What is needed: Reproduce, please, only the lines from the first line below to the line containing "image is of", inclusive.
(Data section)
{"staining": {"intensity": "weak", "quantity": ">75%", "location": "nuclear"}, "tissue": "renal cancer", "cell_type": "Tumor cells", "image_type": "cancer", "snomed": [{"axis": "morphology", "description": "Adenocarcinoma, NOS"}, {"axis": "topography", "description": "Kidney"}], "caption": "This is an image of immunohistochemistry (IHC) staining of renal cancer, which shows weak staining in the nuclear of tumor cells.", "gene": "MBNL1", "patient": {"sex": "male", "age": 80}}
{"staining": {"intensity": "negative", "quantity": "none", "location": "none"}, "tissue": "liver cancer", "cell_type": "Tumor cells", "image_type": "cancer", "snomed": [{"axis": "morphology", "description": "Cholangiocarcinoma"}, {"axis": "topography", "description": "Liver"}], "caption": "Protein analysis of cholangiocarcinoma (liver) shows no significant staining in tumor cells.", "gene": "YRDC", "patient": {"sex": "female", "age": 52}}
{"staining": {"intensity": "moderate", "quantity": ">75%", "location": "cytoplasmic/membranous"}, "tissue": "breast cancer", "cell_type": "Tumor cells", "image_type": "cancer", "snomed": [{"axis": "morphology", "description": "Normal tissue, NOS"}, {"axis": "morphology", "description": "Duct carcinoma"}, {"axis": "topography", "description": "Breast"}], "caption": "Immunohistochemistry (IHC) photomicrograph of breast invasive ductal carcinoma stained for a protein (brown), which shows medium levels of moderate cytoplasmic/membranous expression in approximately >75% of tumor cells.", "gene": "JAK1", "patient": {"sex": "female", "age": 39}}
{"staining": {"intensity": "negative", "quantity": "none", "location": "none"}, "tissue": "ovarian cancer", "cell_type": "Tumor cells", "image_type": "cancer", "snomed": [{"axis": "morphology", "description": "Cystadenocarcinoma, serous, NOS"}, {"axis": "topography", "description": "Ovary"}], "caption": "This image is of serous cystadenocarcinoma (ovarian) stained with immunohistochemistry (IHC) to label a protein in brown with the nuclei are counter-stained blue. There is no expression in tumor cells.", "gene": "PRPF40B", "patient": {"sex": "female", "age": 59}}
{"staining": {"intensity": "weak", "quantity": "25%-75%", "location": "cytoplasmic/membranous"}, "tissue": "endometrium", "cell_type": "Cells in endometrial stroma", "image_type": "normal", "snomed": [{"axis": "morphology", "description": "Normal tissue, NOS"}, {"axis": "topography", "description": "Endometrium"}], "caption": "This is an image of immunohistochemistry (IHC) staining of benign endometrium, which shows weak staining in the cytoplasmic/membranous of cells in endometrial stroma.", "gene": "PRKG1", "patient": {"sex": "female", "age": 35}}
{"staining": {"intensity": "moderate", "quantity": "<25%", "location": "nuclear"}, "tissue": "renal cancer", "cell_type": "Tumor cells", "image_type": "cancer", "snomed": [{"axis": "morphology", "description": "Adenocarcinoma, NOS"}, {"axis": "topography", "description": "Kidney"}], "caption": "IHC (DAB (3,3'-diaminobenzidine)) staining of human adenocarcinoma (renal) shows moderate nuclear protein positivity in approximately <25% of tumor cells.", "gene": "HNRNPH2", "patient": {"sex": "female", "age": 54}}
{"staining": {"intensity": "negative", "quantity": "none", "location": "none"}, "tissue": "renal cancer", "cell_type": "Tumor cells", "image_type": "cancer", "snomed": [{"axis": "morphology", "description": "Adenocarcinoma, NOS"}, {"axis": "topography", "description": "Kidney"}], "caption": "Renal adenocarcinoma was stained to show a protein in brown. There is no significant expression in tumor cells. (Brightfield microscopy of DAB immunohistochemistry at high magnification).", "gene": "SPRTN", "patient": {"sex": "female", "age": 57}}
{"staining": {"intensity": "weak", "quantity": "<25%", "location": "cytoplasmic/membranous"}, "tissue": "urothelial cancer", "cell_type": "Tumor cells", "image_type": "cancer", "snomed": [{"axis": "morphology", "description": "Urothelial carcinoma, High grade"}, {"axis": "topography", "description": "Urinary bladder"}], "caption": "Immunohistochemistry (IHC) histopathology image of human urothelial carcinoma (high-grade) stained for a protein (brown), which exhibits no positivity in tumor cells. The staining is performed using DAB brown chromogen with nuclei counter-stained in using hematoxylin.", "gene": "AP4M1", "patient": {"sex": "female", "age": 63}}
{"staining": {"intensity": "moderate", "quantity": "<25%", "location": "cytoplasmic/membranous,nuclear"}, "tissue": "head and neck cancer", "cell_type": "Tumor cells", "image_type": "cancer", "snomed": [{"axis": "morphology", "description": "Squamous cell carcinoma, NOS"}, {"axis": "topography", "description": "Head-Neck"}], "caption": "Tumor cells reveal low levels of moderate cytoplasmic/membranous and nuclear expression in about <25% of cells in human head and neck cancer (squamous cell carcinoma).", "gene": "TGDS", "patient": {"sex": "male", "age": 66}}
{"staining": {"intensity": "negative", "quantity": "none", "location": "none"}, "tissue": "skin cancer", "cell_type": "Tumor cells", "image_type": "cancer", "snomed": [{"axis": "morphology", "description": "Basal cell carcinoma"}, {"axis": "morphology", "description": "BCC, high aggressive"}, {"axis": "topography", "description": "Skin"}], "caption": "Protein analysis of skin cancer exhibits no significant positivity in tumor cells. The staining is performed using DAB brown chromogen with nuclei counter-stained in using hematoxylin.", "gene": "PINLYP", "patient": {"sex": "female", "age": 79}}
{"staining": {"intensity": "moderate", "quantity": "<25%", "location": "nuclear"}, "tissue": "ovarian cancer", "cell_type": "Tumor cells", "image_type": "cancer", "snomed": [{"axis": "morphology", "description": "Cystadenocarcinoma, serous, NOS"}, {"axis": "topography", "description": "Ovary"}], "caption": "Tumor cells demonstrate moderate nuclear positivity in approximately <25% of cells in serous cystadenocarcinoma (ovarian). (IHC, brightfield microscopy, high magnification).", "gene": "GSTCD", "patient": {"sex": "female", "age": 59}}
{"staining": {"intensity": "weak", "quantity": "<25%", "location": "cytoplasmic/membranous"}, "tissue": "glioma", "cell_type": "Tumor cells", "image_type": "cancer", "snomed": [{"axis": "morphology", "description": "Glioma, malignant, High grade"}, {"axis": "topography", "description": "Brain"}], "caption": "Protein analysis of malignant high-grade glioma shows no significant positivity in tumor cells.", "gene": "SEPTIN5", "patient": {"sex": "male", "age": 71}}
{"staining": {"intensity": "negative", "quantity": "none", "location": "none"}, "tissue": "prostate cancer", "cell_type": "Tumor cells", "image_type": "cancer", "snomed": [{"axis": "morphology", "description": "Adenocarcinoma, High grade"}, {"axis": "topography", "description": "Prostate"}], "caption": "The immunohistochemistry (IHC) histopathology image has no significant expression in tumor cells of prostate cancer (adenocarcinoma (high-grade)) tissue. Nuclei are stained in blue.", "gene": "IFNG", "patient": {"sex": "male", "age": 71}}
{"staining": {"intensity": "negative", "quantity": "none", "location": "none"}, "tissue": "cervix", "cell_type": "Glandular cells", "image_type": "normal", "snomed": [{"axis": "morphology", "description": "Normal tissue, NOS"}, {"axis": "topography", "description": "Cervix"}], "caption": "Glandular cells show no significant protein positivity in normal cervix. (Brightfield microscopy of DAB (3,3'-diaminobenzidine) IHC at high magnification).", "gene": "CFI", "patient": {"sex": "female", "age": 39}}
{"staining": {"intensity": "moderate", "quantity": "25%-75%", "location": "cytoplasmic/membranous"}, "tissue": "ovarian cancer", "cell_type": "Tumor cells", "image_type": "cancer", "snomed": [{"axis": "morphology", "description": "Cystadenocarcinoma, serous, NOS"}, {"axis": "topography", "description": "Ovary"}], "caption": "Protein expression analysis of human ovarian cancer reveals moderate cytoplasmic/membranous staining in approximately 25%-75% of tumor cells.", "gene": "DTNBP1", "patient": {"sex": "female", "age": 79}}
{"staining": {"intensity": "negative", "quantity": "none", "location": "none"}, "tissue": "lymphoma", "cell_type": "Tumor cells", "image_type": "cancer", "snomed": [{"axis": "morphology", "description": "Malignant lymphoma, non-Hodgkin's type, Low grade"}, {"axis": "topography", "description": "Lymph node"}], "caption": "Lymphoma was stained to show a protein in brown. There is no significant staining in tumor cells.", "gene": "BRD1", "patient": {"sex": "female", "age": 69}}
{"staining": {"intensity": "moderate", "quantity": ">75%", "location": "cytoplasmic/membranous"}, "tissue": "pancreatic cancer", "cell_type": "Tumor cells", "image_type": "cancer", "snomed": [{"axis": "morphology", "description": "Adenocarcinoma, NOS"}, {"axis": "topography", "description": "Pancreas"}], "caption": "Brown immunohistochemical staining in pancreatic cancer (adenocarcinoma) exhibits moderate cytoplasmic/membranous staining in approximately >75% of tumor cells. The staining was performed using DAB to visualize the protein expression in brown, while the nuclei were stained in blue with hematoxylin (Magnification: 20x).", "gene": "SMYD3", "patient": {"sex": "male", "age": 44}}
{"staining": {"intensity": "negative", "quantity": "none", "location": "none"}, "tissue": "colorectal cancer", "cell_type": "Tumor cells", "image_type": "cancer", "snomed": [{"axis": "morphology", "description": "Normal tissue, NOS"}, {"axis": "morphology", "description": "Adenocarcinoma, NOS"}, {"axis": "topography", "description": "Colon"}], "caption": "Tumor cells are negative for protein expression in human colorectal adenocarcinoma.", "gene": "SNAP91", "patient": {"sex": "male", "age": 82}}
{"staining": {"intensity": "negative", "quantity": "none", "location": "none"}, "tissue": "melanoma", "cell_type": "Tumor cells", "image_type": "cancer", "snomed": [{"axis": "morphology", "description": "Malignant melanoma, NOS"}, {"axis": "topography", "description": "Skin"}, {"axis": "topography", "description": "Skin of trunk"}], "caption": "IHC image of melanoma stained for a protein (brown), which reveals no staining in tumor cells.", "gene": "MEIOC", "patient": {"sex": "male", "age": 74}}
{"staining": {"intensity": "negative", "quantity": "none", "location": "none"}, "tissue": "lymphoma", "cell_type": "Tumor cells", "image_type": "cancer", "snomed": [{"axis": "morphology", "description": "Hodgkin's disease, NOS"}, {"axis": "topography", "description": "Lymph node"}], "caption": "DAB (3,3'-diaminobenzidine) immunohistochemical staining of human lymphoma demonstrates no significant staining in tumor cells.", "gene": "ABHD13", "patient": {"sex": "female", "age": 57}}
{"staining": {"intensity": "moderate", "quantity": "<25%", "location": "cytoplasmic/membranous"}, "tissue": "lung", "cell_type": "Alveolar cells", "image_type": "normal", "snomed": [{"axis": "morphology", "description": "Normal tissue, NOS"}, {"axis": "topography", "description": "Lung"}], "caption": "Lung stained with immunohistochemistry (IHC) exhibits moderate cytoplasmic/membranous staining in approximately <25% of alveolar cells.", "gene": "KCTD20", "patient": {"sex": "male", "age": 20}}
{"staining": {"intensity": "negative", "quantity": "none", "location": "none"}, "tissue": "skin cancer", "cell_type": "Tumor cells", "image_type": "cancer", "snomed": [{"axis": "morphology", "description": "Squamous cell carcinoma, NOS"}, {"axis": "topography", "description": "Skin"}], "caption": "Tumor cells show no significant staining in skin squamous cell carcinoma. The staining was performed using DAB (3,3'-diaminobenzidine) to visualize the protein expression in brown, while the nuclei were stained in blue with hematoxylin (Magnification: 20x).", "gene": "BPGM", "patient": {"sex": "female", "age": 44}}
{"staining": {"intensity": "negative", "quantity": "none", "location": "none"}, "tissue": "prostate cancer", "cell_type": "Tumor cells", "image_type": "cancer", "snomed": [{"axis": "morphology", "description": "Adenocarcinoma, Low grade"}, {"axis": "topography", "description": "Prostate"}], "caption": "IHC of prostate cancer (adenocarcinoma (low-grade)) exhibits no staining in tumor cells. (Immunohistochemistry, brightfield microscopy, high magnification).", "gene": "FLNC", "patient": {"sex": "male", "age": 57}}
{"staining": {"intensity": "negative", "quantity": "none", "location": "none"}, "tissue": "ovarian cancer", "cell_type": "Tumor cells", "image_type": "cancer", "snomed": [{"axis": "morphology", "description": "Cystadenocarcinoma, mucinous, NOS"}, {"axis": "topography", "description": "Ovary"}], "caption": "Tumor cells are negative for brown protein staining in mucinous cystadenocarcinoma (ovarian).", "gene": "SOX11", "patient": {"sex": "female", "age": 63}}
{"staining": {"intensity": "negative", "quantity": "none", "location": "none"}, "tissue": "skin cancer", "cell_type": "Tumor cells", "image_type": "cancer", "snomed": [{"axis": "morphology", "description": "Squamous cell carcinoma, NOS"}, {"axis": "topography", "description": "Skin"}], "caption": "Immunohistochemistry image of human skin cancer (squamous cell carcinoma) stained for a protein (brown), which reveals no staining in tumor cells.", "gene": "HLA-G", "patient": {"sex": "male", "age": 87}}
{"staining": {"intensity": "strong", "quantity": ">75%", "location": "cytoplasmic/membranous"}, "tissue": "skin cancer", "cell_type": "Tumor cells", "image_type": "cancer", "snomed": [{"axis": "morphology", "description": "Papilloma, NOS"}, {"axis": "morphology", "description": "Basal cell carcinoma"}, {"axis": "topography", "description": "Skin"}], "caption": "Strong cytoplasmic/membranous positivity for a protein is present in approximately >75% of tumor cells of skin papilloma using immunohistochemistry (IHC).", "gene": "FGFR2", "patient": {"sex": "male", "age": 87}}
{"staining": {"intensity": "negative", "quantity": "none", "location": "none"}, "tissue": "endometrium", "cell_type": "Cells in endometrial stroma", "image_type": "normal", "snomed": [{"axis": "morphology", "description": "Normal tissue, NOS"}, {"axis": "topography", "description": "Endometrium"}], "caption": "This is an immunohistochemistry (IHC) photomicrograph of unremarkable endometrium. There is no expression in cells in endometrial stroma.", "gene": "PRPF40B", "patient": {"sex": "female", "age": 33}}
(End Data section)
Task answer:
{"staining": {"intensity": "weak", "quantity": ">75%", "location": "nuclear"}, "tissue": "renal cancer", "cell_type": "Tumor cells", "image_type": "cancer", "snomed": [{"axis": "morphology", "description": "Adenocarcinoma, NOS"}, {"axis": "topography", "description": "Kidney"}], "caption": "This is an image of immunohistochemistry (IHC) staining of renal cancer, which shows weak staining in the nuclear of tumor cells.", "gene": "MBNL1", "patient": {"sex": "male", "age": 80}}
{"staining": {"intensity": "negative", "quantity": "none", "location": "none"}, "tissue": "liver cancer", "cell_type": "Tumor cells", "image_type": "cancer", "snomed": [{"axis": "morphology", "description": "Cholangiocarcinoma"}, {"axis": "topography", "description": "Liver"}], "caption": "Protein analysis of cholangiocarcinoma (liver) shows no significant staining in tumor cells.", "gene": "YRDC", "patient": {"sex": "female", "age": 52}}
{"staining": {"intensity": "moderate", "quantity": ">75%", "location": "cytoplasmic/membranous"}, "tissue": "breast cancer", "cell_type": "Tumor cells", "image_type": "cancer", "snomed": [{"axis": "morphology", "description": "Normal tissue, NOS"}, {"axis": "morphology", "description": "Duct carcinoma"}, {"axis": "topography", "description": "Breast"}], "caption": "Immunohistochemistry (IHC) photomicrograph of breast invasive ductal carcinoma stained for a protein (brown), which shows medium levels of moderate cytoplasmic/membranous expression in approximately >75% of tumor cells.", "gene": "JAK1", "patient": {"sex": "female", "age": 39}}
{"staining": {"intensity": "negative", "quantity": "none", "location": "none"}, "tissue": "ovarian cancer", "cell_type": "Tumor cells", "image_type": "cancer", "snomed": [{"axis": "morphology", "description": "Cystadenocarcinoma, serous, NOS"}, {"axis": "topography", "description": "Ovary"}], "caption": "This image is of serous cystadenocarcinoma (ovarian) stained with immunohistochemistry (IHC) to label a protein in brown with the nuclei are counter-stained blue. There is no expression in tumor cells.", "gene": "PRPF40B", "patient": {"sex": "female", "age": 59}}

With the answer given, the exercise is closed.